PROBLEM
All the entries need to be duplicated exactly, with the pictures omitted.

SUPPLIED RECORDS

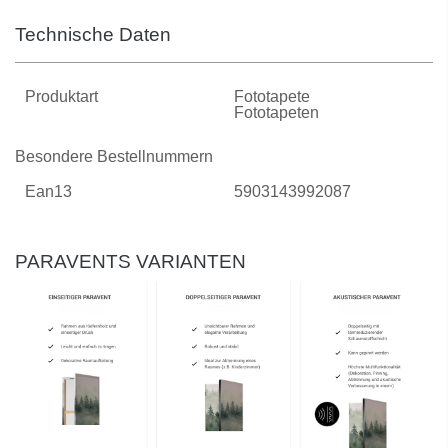
Technische Daten
Produktart
Fototapete
Fototapeten
Besondere Bestellnummern
Ean13
5903143992087
PARAVENTS VARIANTEN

THE ANSWER
Technische Daten
Produktart
Fototapete
Fototapeten
Besondere Bestellnummern
Ean13
5903143992087
PARAVENTS VARIANTEN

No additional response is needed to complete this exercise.